2.6. A simple example of how mareduce works?

Examples of wordcount

2.7. Use mapreduce to implement the following requirements?

There are now 10 folders, each with 100000 urls. Now let's find top100000 urls.

Answer: topk

(You can also use treeMap, add each one to 100000, delete the smallest)

2.8. What is the role of Combiner in hadoop?

Combiner is an implementation of reduce that runs computational tasks on the map side and reduces the output data on the map side.

The role is to optimize.

But combiner usage scenarios are mapreduce maps and reduce inputs and outputs the same.

2.9. Hadoop installation

2.10. Please list hadoop process names

2.11. Fix the following error

2.12. Write the following command

2.13. Brief description of hadoop scheduler

2.14. List the languages in which you developed mareduce

2.15. writing program

2.16. Advantages and disadvantages of different languages

2.17. What are the ways hives store metadata and what are their characteristics?

2.18. Combiner and partition

2.19. Difference between Hive internal and external tables

Internal table: load data into hdfs directory where hive is located. When deleting, metadata and data files are deleted.

External tables: do not load data into the hdfs directory where hive is located. When deleting, only delete the table structure.

2.20. How to create hbase rowkey? How to create a better family?

When hbase is stored, the data is sorted according to the dictionary order of Row Key. When designing keys, order them properly.

Store this feature, storing rows that are often read together. (Location dependency) A column family is a file at the bottom of the data, so put the columns that are often queried together into a column family, with as few column families as possible to reduce the addressing time of the file.

2.21. How to deal with data skew with mapreduce?

2.22. How to optimize in Hadoop framework

2.23. When we develop jobs, can we remove the reduce phase?

Yes. Set the reduce number to 0.

2.24. Under what circumstances will the datanode not be backed up?

DataNode will not backup during forced shutdown or abnormal power failure

2.25. Combiner appears in that process

Appears after the map method in the map phase.

2.26. HDFS architecture

HDFS consists of namenode, secondraynamenode and datanode.

n+1 model

namenode is responsible for managing datanodes and recording metadata

secondraynamenode is responsible for merging logs

DataNode stores data

2.27. What if one of the three datanodes has an error?

The data from this data node will be backed up again on the other data nodes.

2.28. Describe where cache mechanisms are used in hadoop, and what are their functions?

After mapreduce submits the job's fetch id, all files are stored in a distributed cache so they can be shared by all mapreduce.

2.29. How to determine the health status of a hadoop cluster

Monitoring through pages, monitoring through scripts.

2.30. Why is external tables recommended in a production environment?

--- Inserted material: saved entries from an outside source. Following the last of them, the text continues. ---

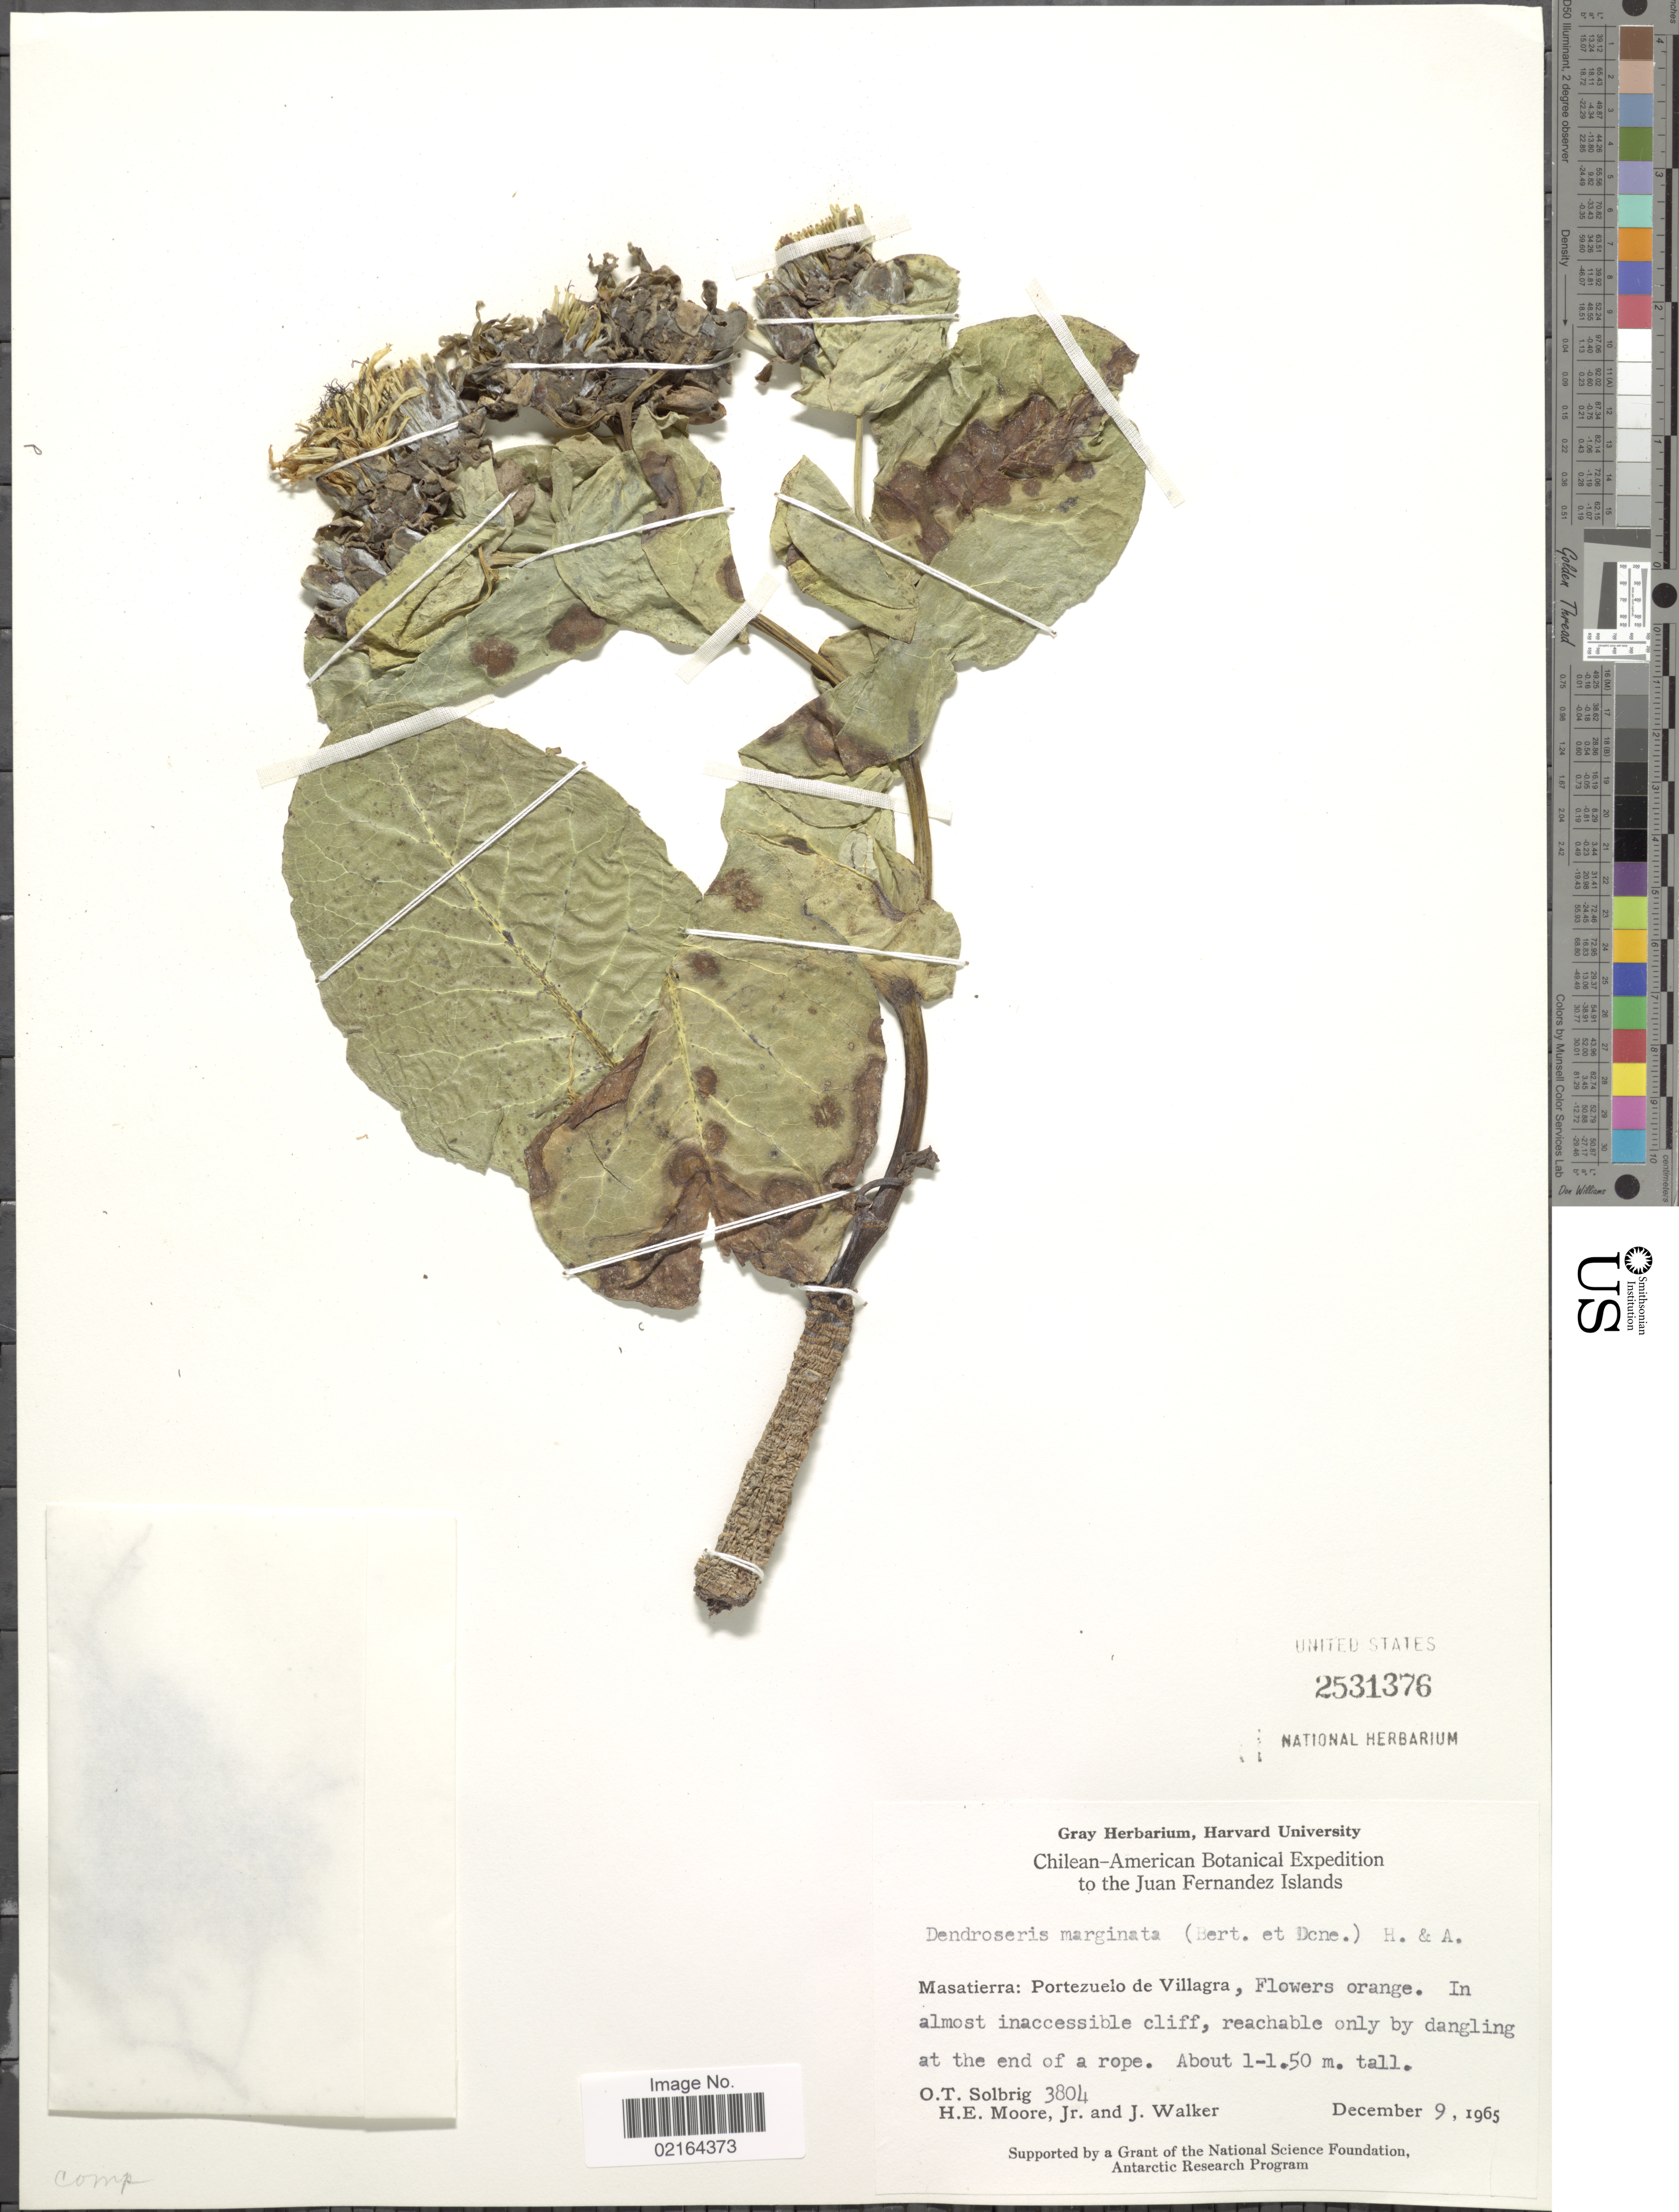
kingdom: Plantae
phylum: Tracheophyta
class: Magnoliopsida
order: Asterales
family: Asteraceae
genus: Sonchus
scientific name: Sonchus marginatus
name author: (Bertero ex Decne.) S.C. Kim & Mejías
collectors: O. T. Solbrig, H. Moore & J. Walker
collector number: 3804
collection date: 1965-12-09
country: Chile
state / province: Valparaíso (V)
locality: Masatierra: Portezuelo de Villagra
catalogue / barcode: US 2531376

Because external tables do not load data into hive, data transmission is reduced and data can be shared.

Hive does not modify data, so there is no need to worry about data corruption.

3. When deleting a table, only the table structure is deleted, and the data is not deleted.

Thank you for your reading. The above is the content of "What are the latest big data interview questions in 2021?" After studying this article, I believe you have a deeper understanding of what are the big data interview questions in the latest version of 2021. The specific use situation still needs to be verified by practice. Here is, Xiaobian will push more articles related to knowledge points for everyone, welcome to pay attention!

Welcome to subscribe "Shulou Technology Information " to get latest news, interesting things and hot topics in the IT industry, and controls the hottest and latest Internet news, technology news and IT industry trends.

*The comments in the above article only represent the author's personal views and do not represent the views and positions of this website. If you have more insights, please feel free to contribute and share.